High growth in Ireland. Five anomalies
The increase of nominal Irish GDP in the third quarter was 12%, YoY. Which is ‘whopping’. But I do not understand. I see at least five anomalies (anybody any ideas about this?):
- Total nominal wage growth (not yet published) must be about 5%, YoY (3% employment growth and 2% wage growth). Which is magnificent and good – but way below the 12% increase of GDP. Which means that ‘total profits and mixed income of the self employed’ has to be about +22% (assuming a wage share of 60%) to be consistent with 12% nominal increase of total income. Which is hard to believe, considering ‘2’.

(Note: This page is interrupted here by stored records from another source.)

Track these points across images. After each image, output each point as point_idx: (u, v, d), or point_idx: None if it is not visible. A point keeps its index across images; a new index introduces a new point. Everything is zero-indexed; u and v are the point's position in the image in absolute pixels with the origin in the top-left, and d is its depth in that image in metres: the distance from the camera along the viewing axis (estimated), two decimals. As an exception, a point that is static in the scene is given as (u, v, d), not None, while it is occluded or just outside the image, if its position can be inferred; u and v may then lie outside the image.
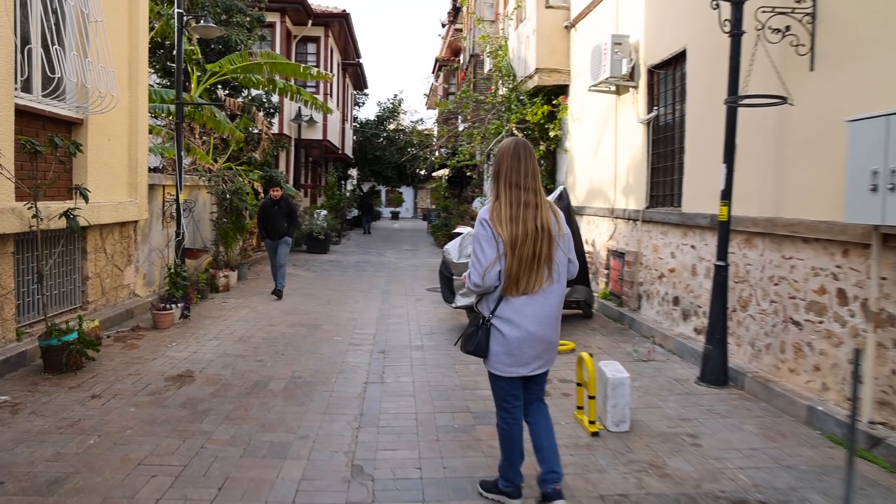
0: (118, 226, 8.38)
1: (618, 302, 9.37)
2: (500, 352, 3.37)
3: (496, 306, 3.35)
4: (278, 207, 10.40)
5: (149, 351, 6.89)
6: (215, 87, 13.80)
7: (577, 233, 8.95)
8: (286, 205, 10.46)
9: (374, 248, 21.59)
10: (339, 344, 7.53)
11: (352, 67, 28.13)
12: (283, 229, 10.46)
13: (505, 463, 3.58)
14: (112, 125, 8.07)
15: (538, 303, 3.34)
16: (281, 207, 10.41)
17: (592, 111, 10.80)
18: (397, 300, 10.77)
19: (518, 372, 3.40)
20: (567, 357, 6.99)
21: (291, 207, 10.54)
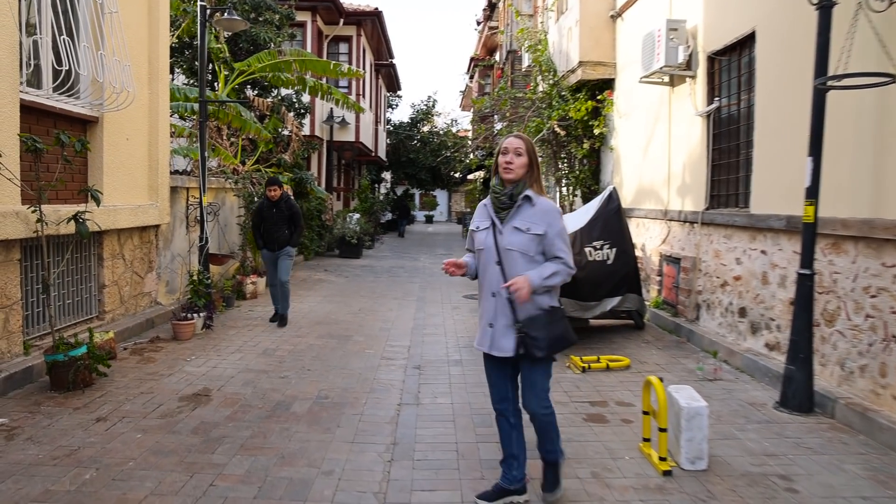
0: (138, 230, 7.90)
1: (672, 312, 8.61)
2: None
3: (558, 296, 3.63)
4: (277, 210, 8.45)
5: (165, 365, 6.36)
6: (244, 86, 13.36)
7: (629, 237, 8.23)
8: (287, 207, 8.49)
9: (407, 253, 21.02)
10: (370, 358, 6.92)
11: (385, 68, 27.64)
12: (283, 237, 8.46)
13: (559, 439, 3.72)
14: (130, 124, 7.59)
15: None
16: (280, 210, 8.44)
17: (642, 105, 10.06)
18: (433, 308, 10.14)
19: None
20: (622, 375, 6.28)
21: (294, 210, 8.54)
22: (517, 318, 3.42)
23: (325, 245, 18.33)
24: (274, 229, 8.44)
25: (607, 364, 6.51)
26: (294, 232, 8.53)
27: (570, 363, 6.62)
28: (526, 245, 3.40)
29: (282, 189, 8.51)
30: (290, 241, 8.49)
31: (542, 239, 3.41)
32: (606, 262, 7.84)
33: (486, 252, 3.52)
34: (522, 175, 3.48)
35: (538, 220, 3.42)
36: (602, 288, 7.74)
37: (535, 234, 3.40)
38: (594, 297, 7.65)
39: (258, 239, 8.54)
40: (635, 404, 5.41)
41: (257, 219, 8.58)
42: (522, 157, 3.47)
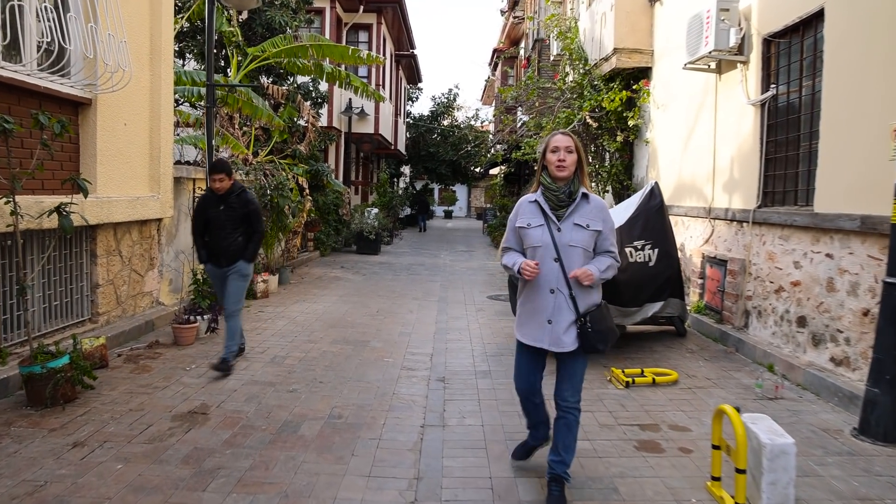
0: (137, 224, 7.30)
1: (717, 318, 7.88)
2: None
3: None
4: (226, 208, 5.98)
5: (161, 376, 5.75)
6: (258, 73, 12.74)
7: (672, 237, 7.51)
8: (240, 203, 6.04)
9: (427, 249, 20.36)
10: (389, 368, 6.27)
11: (405, 59, 26.96)
12: (235, 248, 6.01)
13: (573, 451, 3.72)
14: (129, 107, 6.98)
15: None
16: (231, 208, 6.00)
17: (683, 95, 9.31)
18: (455, 310, 9.47)
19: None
20: (671, 392, 5.58)
21: (250, 207, 6.08)
22: (579, 313, 3.49)
23: (341, 241, 17.72)
24: (221, 235, 6.03)
25: (653, 378, 5.82)
26: (251, 238, 6.11)
27: (612, 377, 5.93)
28: (587, 241, 3.49)
29: (231, 178, 6.05)
30: (244, 254, 6.05)
31: (598, 235, 3.51)
32: (648, 264, 7.14)
33: (542, 249, 3.52)
34: (574, 171, 3.55)
35: (595, 217, 3.51)
36: (644, 292, 7.04)
37: (595, 230, 3.50)
38: (635, 301, 6.95)
39: (200, 250, 6.17)
40: (691, 428, 4.73)
41: (198, 220, 6.16)
42: (573, 155, 3.52)
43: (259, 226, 6.17)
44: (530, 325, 3.62)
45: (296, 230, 11.76)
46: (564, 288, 3.47)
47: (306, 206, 11.92)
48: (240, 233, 6.07)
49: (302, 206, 11.65)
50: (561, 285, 3.48)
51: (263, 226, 6.33)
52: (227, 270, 6.07)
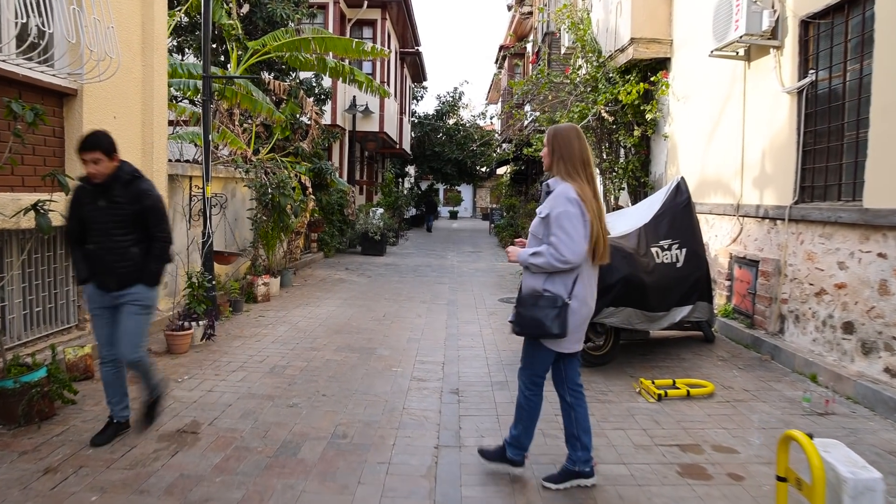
0: (129, 224, 6.81)
1: (747, 322, 7.37)
2: (572, 329, 3.54)
3: (573, 286, 3.51)
4: (108, 203, 4.12)
5: (151, 388, 5.27)
6: (259, 68, 12.27)
7: (700, 235, 7.02)
8: (129, 195, 4.12)
9: (434, 250, 19.87)
10: (398, 378, 5.78)
11: (410, 56, 26.47)
12: (126, 261, 4.14)
13: (523, 433, 3.80)
14: (119, 100, 6.51)
15: (595, 280, 3.67)
16: (115, 203, 4.10)
17: (706, 86, 8.81)
18: (466, 314, 8.98)
19: (576, 347, 3.67)
20: (708, 406, 5.07)
21: (145, 199, 4.17)
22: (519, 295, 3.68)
23: (346, 241, 17.23)
24: (105, 244, 4.11)
25: (687, 390, 5.31)
26: (150, 251, 4.18)
27: (642, 388, 5.43)
28: (537, 228, 3.59)
29: (113, 159, 4.05)
30: (143, 274, 4.15)
31: (546, 222, 3.49)
32: (676, 265, 6.65)
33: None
34: (549, 164, 3.64)
35: (546, 205, 3.52)
36: (671, 295, 6.54)
37: (541, 217, 3.54)
38: (663, 305, 6.45)
39: (78, 264, 4.24)
40: (738, 449, 4.22)
41: (72, 221, 4.21)
42: (546, 148, 3.65)
43: (160, 229, 4.19)
44: None
45: (298, 230, 11.29)
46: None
47: (309, 206, 11.44)
48: (132, 240, 4.12)
49: (304, 205, 11.17)
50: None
51: (168, 230, 4.27)
52: (117, 297, 4.13)
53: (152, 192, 4.24)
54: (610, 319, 6.08)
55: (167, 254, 4.32)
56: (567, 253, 3.36)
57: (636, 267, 6.11)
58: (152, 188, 4.26)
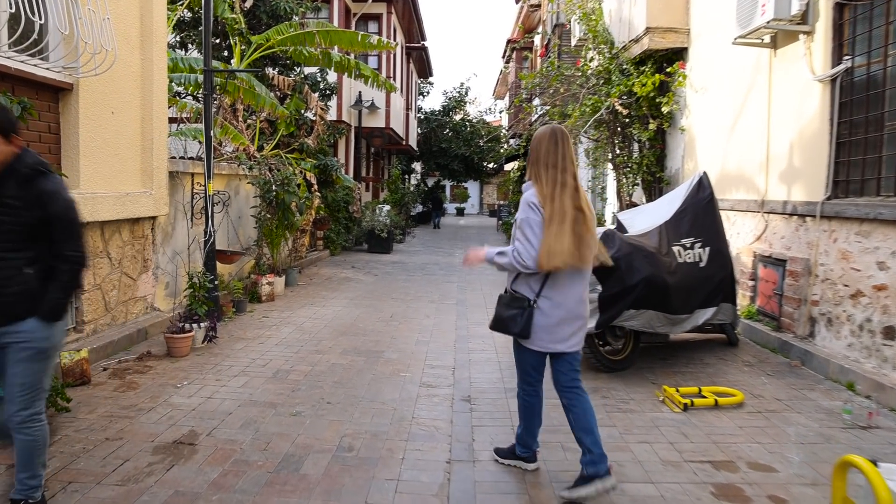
0: (128, 223, 6.55)
1: (774, 325, 7.05)
2: (541, 329, 3.53)
3: (541, 287, 3.53)
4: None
5: (149, 394, 4.99)
6: (263, 63, 11.99)
7: (723, 233, 6.69)
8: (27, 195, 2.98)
9: (441, 248, 19.57)
10: (406, 384, 5.49)
11: (416, 52, 26.17)
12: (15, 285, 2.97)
13: (525, 432, 3.82)
14: (117, 95, 6.23)
15: (577, 282, 3.57)
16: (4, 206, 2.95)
17: (727, 76, 8.47)
18: (476, 314, 8.68)
19: (554, 348, 3.57)
20: (738, 416, 4.76)
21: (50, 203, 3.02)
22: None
23: (352, 239, 16.95)
24: None
25: (715, 399, 5.00)
26: (56, 272, 3.07)
27: (665, 396, 5.12)
28: (514, 229, 3.64)
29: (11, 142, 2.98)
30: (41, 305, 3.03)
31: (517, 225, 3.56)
32: (699, 265, 6.32)
33: None
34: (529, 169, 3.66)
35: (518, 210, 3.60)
36: (695, 297, 6.22)
37: (514, 220, 3.63)
38: (686, 308, 6.13)
39: None
40: (776, 468, 3.91)
41: None
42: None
43: (71, 246, 3.08)
44: None
45: (303, 228, 11.00)
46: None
47: (314, 203, 11.16)
48: (26, 258, 3.00)
49: (310, 202, 10.89)
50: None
51: (82, 246, 3.14)
52: (3, 336, 3.00)
53: (60, 195, 3.04)
54: (630, 323, 5.77)
55: (78, 279, 3.15)
56: (526, 258, 3.43)
57: (658, 267, 5.79)
58: (60, 189, 3.06)
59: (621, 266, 5.56)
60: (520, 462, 3.85)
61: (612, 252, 5.56)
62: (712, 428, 4.54)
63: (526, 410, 3.79)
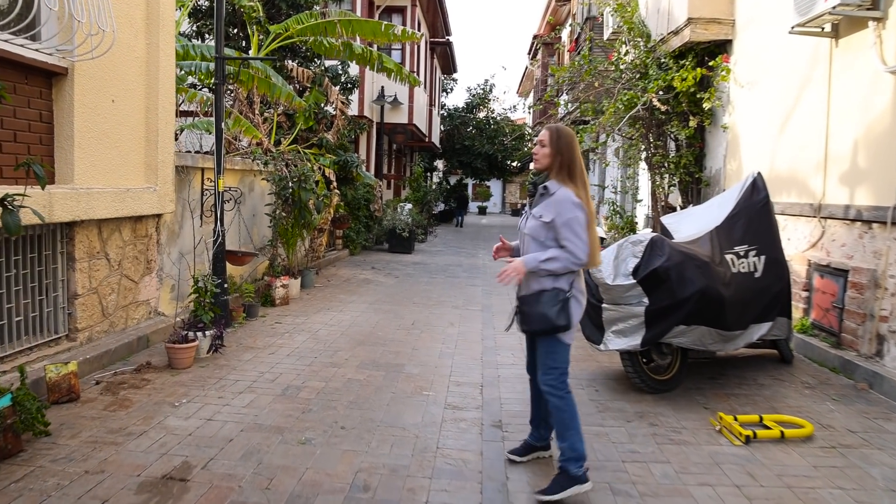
0: (129, 222, 6.06)
1: (832, 341, 6.41)
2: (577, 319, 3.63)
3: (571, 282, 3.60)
4: None
5: (142, 414, 4.48)
6: (282, 55, 11.50)
7: (779, 240, 6.07)
8: None
9: (464, 248, 19.00)
10: (429, 406, 4.93)
11: (441, 47, 25.60)
12: None
13: (576, 435, 3.58)
14: (118, 81, 5.74)
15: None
16: None
17: (778, 69, 7.82)
18: (503, 322, 8.10)
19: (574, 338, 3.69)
20: (810, 452, 4.14)
21: None
22: (518, 294, 3.75)
23: (372, 238, 16.44)
24: None
25: (781, 432, 4.39)
26: None
27: (723, 426, 4.51)
28: (537, 231, 3.60)
29: None
30: None
31: (550, 227, 3.54)
32: (754, 275, 5.71)
33: (519, 234, 3.84)
34: (548, 164, 3.64)
35: (549, 209, 3.55)
36: (749, 310, 5.61)
37: (545, 221, 3.56)
38: (740, 323, 5.52)
39: None
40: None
41: None
42: (545, 148, 3.63)
43: None
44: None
45: (321, 227, 10.50)
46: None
47: (333, 201, 10.65)
48: None
49: (329, 200, 10.38)
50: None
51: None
52: None
53: None
54: (679, 339, 5.17)
55: None
56: (582, 255, 3.51)
57: (713, 278, 5.18)
58: None
59: (672, 277, 4.97)
60: (578, 486, 3.53)
61: (661, 261, 4.99)
62: (782, 468, 3.94)
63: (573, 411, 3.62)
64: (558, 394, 3.59)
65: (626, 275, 5.08)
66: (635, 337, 5.10)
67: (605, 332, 5.31)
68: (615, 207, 13.41)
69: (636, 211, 14.17)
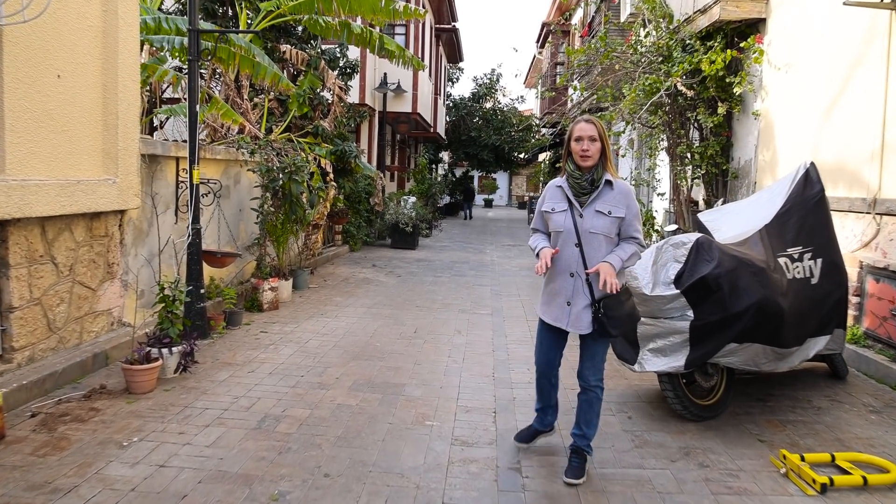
0: (82, 219, 5.25)
1: (891, 354, 5.59)
2: None
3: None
4: None
5: (78, 460, 3.66)
6: (274, 35, 10.65)
7: (836, 240, 5.24)
8: None
9: (470, 243, 18.16)
10: (433, 442, 4.12)
11: (446, 34, 24.67)
12: None
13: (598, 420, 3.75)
14: (65, 53, 4.92)
15: None
16: None
17: (822, 49, 6.98)
18: (515, 329, 7.31)
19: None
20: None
21: None
22: (594, 298, 3.52)
23: (374, 233, 15.63)
24: None
25: (863, 478, 3.57)
26: None
27: (789, 467, 3.70)
28: (608, 228, 3.51)
29: None
30: None
31: (621, 221, 3.51)
32: (810, 282, 4.90)
33: (564, 234, 3.58)
34: (599, 159, 3.53)
35: (619, 203, 3.50)
36: (807, 323, 4.79)
37: (617, 216, 3.50)
38: (797, 338, 4.70)
39: None
40: None
41: None
42: (597, 143, 3.50)
43: None
44: (552, 306, 3.69)
45: (316, 223, 9.67)
46: (583, 273, 3.53)
47: (330, 194, 9.82)
48: None
49: (324, 193, 9.55)
50: (580, 270, 3.54)
51: None
52: None
53: None
54: (729, 359, 4.37)
55: None
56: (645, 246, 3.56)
57: (771, 288, 4.36)
58: None
59: (723, 286, 4.14)
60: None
61: (710, 267, 4.16)
62: (876, 533, 3.12)
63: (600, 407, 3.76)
64: (599, 393, 3.69)
65: (666, 283, 4.25)
66: (677, 357, 4.29)
67: (640, 350, 4.50)
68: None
69: (652, 205, 13.32)
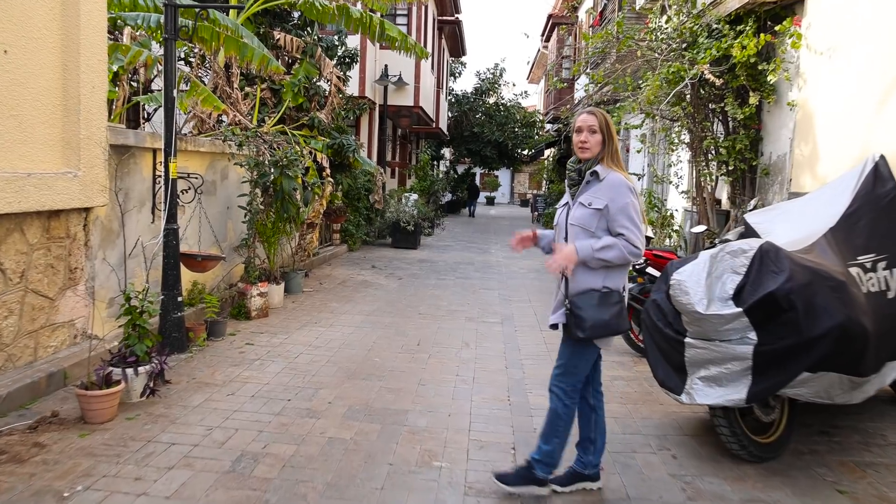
0: (37, 218, 4.53)
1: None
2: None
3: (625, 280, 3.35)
4: None
5: (9, 515, 2.96)
6: (268, 20, 9.92)
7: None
8: None
9: (474, 242, 17.43)
10: (442, 489, 3.40)
11: (449, 26, 23.89)
12: None
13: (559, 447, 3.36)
14: (13, 26, 4.20)
15: None
16: None
17: (876, 29, 6.24)
18: (529, 339, 6.59)
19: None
20: None
21: None
22: (567, 293, 3.26)
23: (374, 232, 14.90)
24: None
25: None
26: None
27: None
28: (587, 220, 3.26)
29: None
30: None
31: (602, 214, 3.22)
32: (886, 295, 4.16)
33: (558, 228, 3.47)
34: (599, 152, 3.31)
35: (601, 195, 3.25)
36: (885, 345, 4.06)
37: (596, 208, 3.24)
38: (875, 364, 3.97)
39: None
40: None
41: None
42: (597, 135, 3.30)
43: None
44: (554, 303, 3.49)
45: (312, 222, 8.94)
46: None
47: (326, 190, 9.08)
48: None
49: (320, 189, 8.82)
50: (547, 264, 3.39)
51: None
52: None
53: None
54: (799, 391, 3.65)
55: None
56: (640, 245, 3.18)
57: (854, 306, 3.62)
58: None
59: (797, 304, 3.40)
60: (533, 487, 3.36)
61: (779, 280, 3.43)
62: None
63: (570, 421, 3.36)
64: (566, 401, 3.32)
65: (723, 299, 3.53)
66: (737, 388, 3.56)
67: (687, 378, 3.77)
68: (653, 199, 11.79)
69: (668, 203, 12.59)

- Households and non-financial companies are still deleveraging in a serious way when we look at ‘banks within Ireland’ (graph, source: Central Bank of Ireland). The 9% deleveraging of non-financial companies does not tally with 12% nominal growth at all.
The 3% deleveraging of households is hard to reconcile with a 8% increase house price increase. Where does the money come from? Are households as well as non-financial companies borrowing from USA or French or German or UK banks (the Eurostat data on total lending and borrowing are alas not available for Ireland)? there has also been a car buying frenzy: where did the money come from?
- Looking at consumption and production data there have been extreme price and production swings when it comes to manufacturing production and (considering 12% nominal growth) extreme deflation when it comes to retail prices, deflation which also does not tally with the GDP data. By the way – seasonally adjusted production, consumption and exports have not really been increasing during the last three to six months.
- Investments are way up (about 100%) but as borrowing is declining the question is again: where does the money come from? This might be explained by intra company transfers but the problem is that the outflow of profits from Ireland to ‘abroad’ is rapidly increasing. Are intra company transfers of property rights counted as ‘monetary investment’ in intangibles?
- According to these data, productivity is exploding: +4% in one year. Which is possible for countries like Greece and India but which is pretty extreme for a high income country like Ireland.